FunctionPurposeKey gotcha
WHEREFilter rows before GROUP BYCannot use aggregate functions
HAVINGFilter groups after GROUP BYRequires GROUP BY (or window context)
COALESCE(a,b,c)First non-NULL valueEvaluates left to right, stops at first non-NULL
NULLIF(a,b)Return NULL if a=b, else aPair with COALESCE for safe division
ROW_NUMBER()Unique row rank (no ties)Tie-breaking is non-deterministic
RANK()Rank with ties, skips nextGaps in sequence when ties occur
DENSE_RANK()Rank with ties, no skipUse for factory machine rankings
LAG(col, n, default)Previous row valueReturns NULL if no prior row (set default)
LEAD(col, n, default)Next row valueReturns NULL if no next row (set default)

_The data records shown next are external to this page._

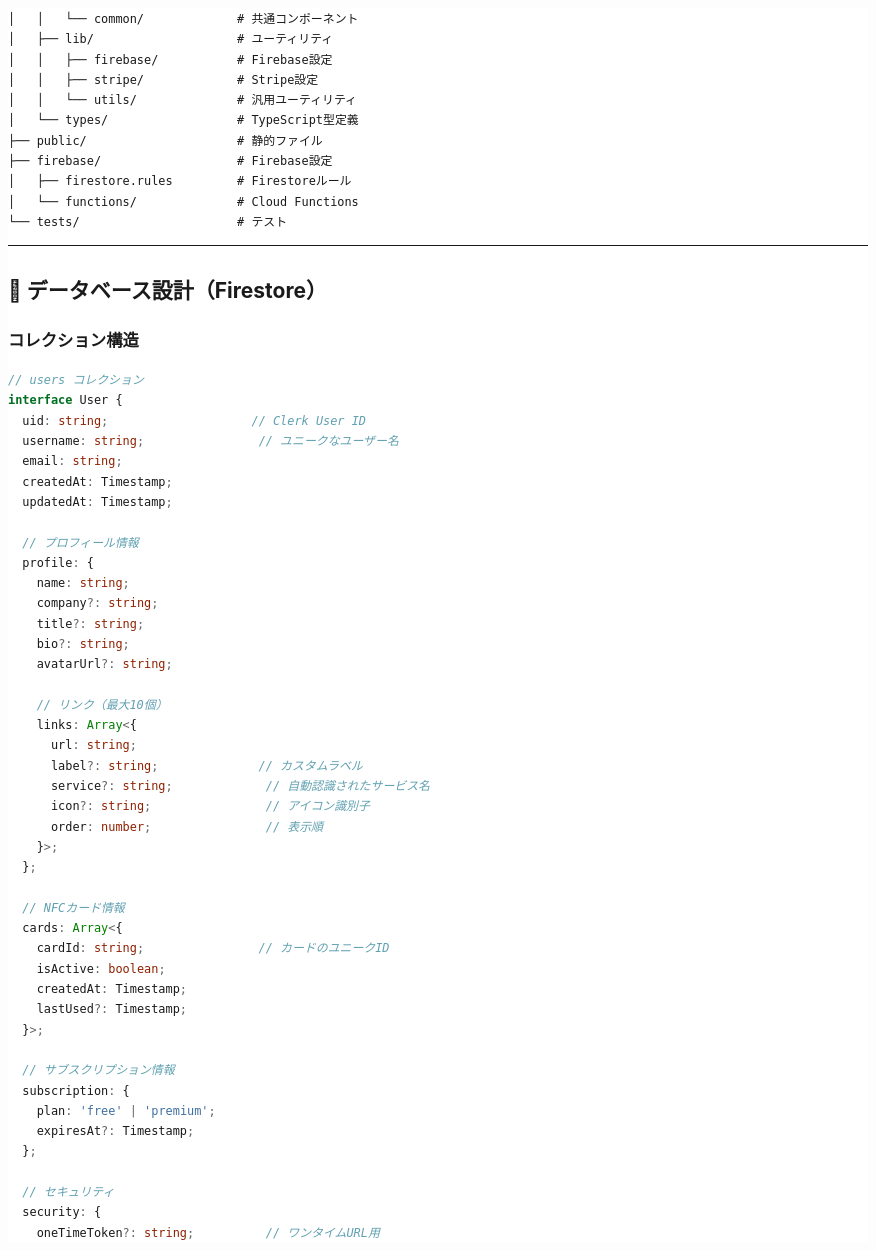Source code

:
 ```
│   │   └── common/             # 共通コンポーネント
│   ├── lib/                    # ユーティリティ
│   │   ├── firebase/           # Firebase設定
│   │   ├── stripe/             # Stripe設定
│   │   └── utils/              # 汎用ユーティリティ
│   └── types/                  # TypeScript型定義
├── public/                     # 静的ファイル
├── firebase/                   # Firebase設定
│   ├── firestore.rules         # Firestoreルール
│   └── functions/              # Cloud Functions
└── tests/                      # テスト
```

---

## 💾 データベース設計（Firestore）

### コレクション構造

```typescript
// users コレクション
interface User {
  uid: string;                    // Clerk User ID
  username: string;                // ユニークなユーザー名
  email: string;
  createdAt: Timestamp;
  updatedAt: Timestamp;
  
  // プロフィール情報
  profile: {
    name: string;
    company?: string;
    title?: string;
    bio?: string;
    avatarUrl?: string;
    
    // リンク（最大10個）
    links: Array<{
      url: string;
      label?: string;              // カスタムラベル
      service?: string;             // 自動認識されたサービス名
      icon?: string;                // アイコン識別子
      order: number;                // 表示順
    }>;
  };
  
  // NFCカード情報
  cards: Array<{
    cardId: string;                // カードのユニークID
    isActive: boolean;
    createdAt: Timestamp;
    lastUsed?: Timestamp;
  }>;
  
  // サブスクリプション情報
  subscription: {
    plan: 'free' | 'premium';
    expiresAt?: Timestamp;
  };
  
  // セキュリティ
  security: {
    oneTimeToken?: string;          // ワンタイムURL用
```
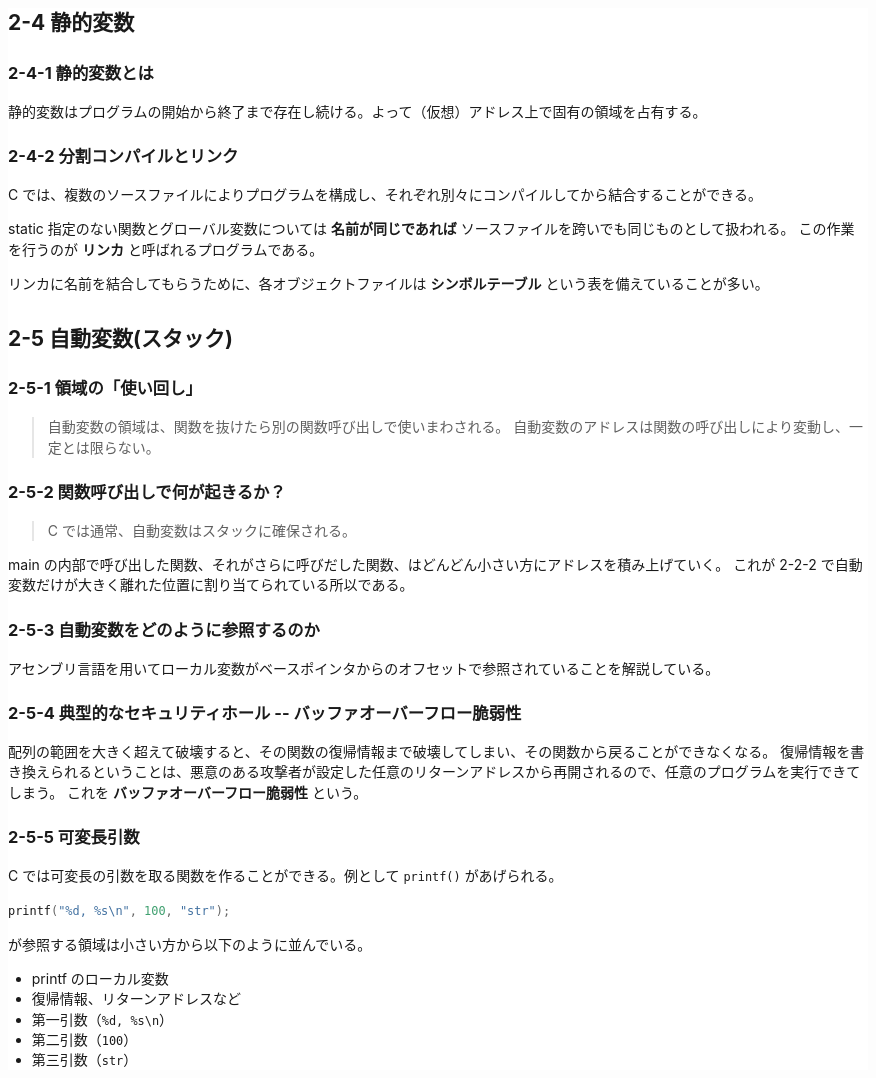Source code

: ## 2-4 静的変数

### 2-4-1 静的変数とは

静的変数はプログラムの開始から終了まで存在し続ける。よって（仮想）アドレス上で固有の領域を占有する。

### 2-4-2 分割コンパイルとリンク

C では、複数のソースファイルによりプログラムを構成し、それぞれ別々にコンパイルしてから結合することができる。

static 指定のない関数とグローバル変数については **名前が同じであれば** ソースファイルを跨いでも同じものとして扱われる。
この作業を行うのが **リンカ** と呼ばれるプログラムである。

リンカに名前を結合してもらうために、各オブジェクトファイルは **シンボルテーブル** という表を備えていることが多い。

## 2-5 自動変数(スタック)

### 2-5-1 領域の「使い回し」

> 自動変数の領域は、関数を抜けたら別の関数呼び出しで使いまわされる。
> 自動変数のアドレスは関数の呼び出しにより変動し、一定とは限らない。

### 2-5-2 関数呼び出しで何が起きるか？

> C では通常、自動変数はスタックに確保される。

main の内部で呼び出した関数、それがさらに呼びだした関数、はどんどん小さい方にアドレスを積み上げていく。
これが 2-2-2 で自動変数だけが大きく離れた位置に割り当てられている所以である。

### 2-5-3 自動変数をどのように参照するのか

アセンブリ言語を用いてローカル変数がベースポインタからのオフセットで参照されていることを解説している。

### 2-5-4 典型的なセキュリティホール -- バッファオーバーフロー脆弱性

配列の範囲を大きく超えて破壊すると、その関数の復帰情報まで破壊してしまい、その関数から戻ることができなくなる。
復帰情報を書き換えられるということは、悪意のある攻撃者が設定した任意のリターンアドレスから再開されるので、任意のプログラムを実行できてしまう。
これを **バッファオーバーフロー脆弱性** という。

### 2-5-5 可変長引数

C では可変長の引数を取る関数を作ることができる。例として `printf()` があげられる。

```c
printf("%d, %s\n", 100, "str");
```

が参照する領域は小さい方から以下のように並んでいる。

- printf のローカル変数
- 復帰情報、リターンアドレスなど
- 第一引数（`%d, %s\n`）
- 第二引数（`100`）
- 第三引数（`str`）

ROWS BETWEENPhysical row count windowAlways exact N rows regardless of date gaps
RANGE BETWEENLogical value-based windowUse with INTERVAL for time-series
WITH RECURSIVEHierarchical traversalMust use UNION ALL, not UNION
QUALIFYFilter on window function resultSnowflake / BigQuery only
UNION ALLCombine results, keep dupesFaster than UNION — use by default
EXPLAIN ANALYZEActual execution statsActually runs the query — use on slow prod queries
SUM(CASE WHEN …)Conditional aggregation (all warehouses)Prefer COUNT_IF / BOOL_AND in Snowflake when it reads cleaner
FILTER (WHERE …)Postgres-style conditional aggNot everywhere; CASE/SUM is the portable default
Surrogate keyStable id for a dimension rowOften ROW_NUMBER() or hash — document grain and SCD rules
SCD Type 2History when attributes changevalid_from / valid_to or is_current; join on “as-of” date
Incremental modeldbt-style merge by key + watermarkAlign keys with business grain; test uniqueness

Live-coding tip

Many analytics engineering loops end with one end-to-end metric query—here, OEE from a star schema with a rolling trend. Practice explaining grain, joins, and why each term is multiplied so you can adapt the same structure to revenue, retention, or funnel conversion.